Task | Reproduce the listing below, switching every "centimetres" to "centimeters" and keeping all other text the same.

Source records |
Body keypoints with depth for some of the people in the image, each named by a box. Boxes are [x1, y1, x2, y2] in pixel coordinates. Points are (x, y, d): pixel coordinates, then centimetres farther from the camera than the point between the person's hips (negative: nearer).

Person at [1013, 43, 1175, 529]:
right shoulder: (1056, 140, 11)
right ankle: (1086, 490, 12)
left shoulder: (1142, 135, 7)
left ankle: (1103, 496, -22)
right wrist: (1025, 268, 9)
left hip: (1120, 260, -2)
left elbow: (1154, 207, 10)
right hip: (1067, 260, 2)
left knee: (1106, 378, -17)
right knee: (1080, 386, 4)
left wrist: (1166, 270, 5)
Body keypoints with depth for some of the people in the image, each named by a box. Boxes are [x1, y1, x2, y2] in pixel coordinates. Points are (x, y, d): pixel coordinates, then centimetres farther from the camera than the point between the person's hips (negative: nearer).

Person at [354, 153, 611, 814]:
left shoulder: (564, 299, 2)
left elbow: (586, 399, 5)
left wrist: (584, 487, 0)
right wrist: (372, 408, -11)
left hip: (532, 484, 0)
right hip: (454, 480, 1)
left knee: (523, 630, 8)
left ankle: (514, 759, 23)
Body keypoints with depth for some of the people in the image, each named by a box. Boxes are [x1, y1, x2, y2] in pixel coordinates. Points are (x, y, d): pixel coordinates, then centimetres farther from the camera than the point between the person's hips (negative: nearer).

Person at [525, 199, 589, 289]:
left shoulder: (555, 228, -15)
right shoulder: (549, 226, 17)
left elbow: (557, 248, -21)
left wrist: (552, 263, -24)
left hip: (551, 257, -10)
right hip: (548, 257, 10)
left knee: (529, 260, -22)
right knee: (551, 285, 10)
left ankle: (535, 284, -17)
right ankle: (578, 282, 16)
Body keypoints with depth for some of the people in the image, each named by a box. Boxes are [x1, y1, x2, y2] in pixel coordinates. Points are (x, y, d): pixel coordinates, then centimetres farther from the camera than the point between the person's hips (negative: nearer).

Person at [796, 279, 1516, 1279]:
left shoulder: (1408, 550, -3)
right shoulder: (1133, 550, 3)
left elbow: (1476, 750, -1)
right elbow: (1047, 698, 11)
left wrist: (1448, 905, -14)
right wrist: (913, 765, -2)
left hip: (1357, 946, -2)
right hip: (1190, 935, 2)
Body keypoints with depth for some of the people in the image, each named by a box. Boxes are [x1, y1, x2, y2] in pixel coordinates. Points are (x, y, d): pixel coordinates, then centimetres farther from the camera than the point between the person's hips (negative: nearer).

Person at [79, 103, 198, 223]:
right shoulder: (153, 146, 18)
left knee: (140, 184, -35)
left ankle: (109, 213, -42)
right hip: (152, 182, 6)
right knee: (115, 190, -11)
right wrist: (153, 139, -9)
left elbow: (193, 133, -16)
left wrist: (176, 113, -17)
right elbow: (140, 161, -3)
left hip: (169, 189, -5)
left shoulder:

Output |
Body keypoints with depth for some of the people in the image, each named by a box. Boxes are [x1, y1, x2, y2] in pixel coordinates. Points are (x, y, d): pixel coordinates, then centimeters farther from the camera than the point between the person's hips (negative: nearer).

Person at [1013, 43, 1175, 529]:
right shoulder: (1056, 140, 11)
right ankle: (1086, 490, 12)
left shoulder: (1142, 135, 7)
left ankle: (1103, 496, -22)
right wrist: (1025, 268, 9)
left hip: (1120, 260, -2)
left elbow: (1154, 207, 10)
right hip: (1067, 260, 2)
left knee: (1106, 378, -17)
right knee: (1080, 386, 4)
left wrist: (1166, 270, 5)
Body keypoints with depth for some of the people in the image, each named by a box. Boxes are [x1, y1, x2, y2] in pixel coordinates. Points are (x, y, d): pixel coordinates, then centimeters farther from the camera than the point between the person's hips (negative: nearer).

Person at [354, 153, 611, 814]:
left shoulder: (564, 299, 2)
left elbow: (586, 399, 5)
left wrist: (584, 487, 0)
right wrist: (372, 408, -11)
left hip: (532, 484, 0)
right hip: (454, 480, 1)
left knee: (523, 630, 8)
left ankle: (514, 759, 23)
Body keypoints with depth for some of the people in the image, each named by a box. Boxes are [x1, y1, x2, y2] in pixel coordinates. Points are (x, y, d): pixel coordinates, then centimeters farther from the camera than the point between the person's hips (negative: nearer).

Person at [525, 199, 589, 289]:
left shoulder: (555, 228, -15)
right shoulder: (549, 226, 17)
left elbow: (557, 248, -21)
left wrist: (552, 263, -24)
left hip: (551, 257, -10)
right hip: (548, 257, 10)
left knee: (529, 260, -22)
right knee: (551, 285, 10)
left ankle: (535, 284, -17)
right ankle: (578, 282, 16)
Body keypoints with depth for some of the people in the image, each named by a box. Boxes are [x1, y1, x2, y2] in pixel coordinates. Points are (x, y, d): pixel coordinates, then centimeters farther from the camera than the point between the person's hips (negative: nearer).

Person at [796, 279, 1516, 1279]:
left shoulder: (1408, 550, -3)
right shoulder: (1133, 550, 3)
left elbow: (1476, 750, -1)
right elbow: (1047, 698, 11)
left wrist: (1448, 905, -14)
right wrist: (913, 765, -2)
left hip: (1357, 946, -2)
right hip: (1190, 935, 2)
Body keypoints with depth for some of the people in the image, each named by a box. Boxes are [x1, y1, x2, y2] in pixel coordinates. Points are (x, y, d): pixel coordinates, then centimeters farther from the camera than the point between the person's hips (negative: nearer).

Person at [79, 103, 198, 223]:
right shoulder: (153, 146, 18)
left knee: (140, 184, -35)
left ankle: (109, 213, -42)
right hip: (152, 182, 6)
right knee: (115, 190, -11)
right wrist: (153, 139, -9)
left elbow: (193, 133, -16)
left wrist: (176, 113, -17)
right elbow: (140, 161, -3)
left hip: (169, 189, -5)
left shoulder:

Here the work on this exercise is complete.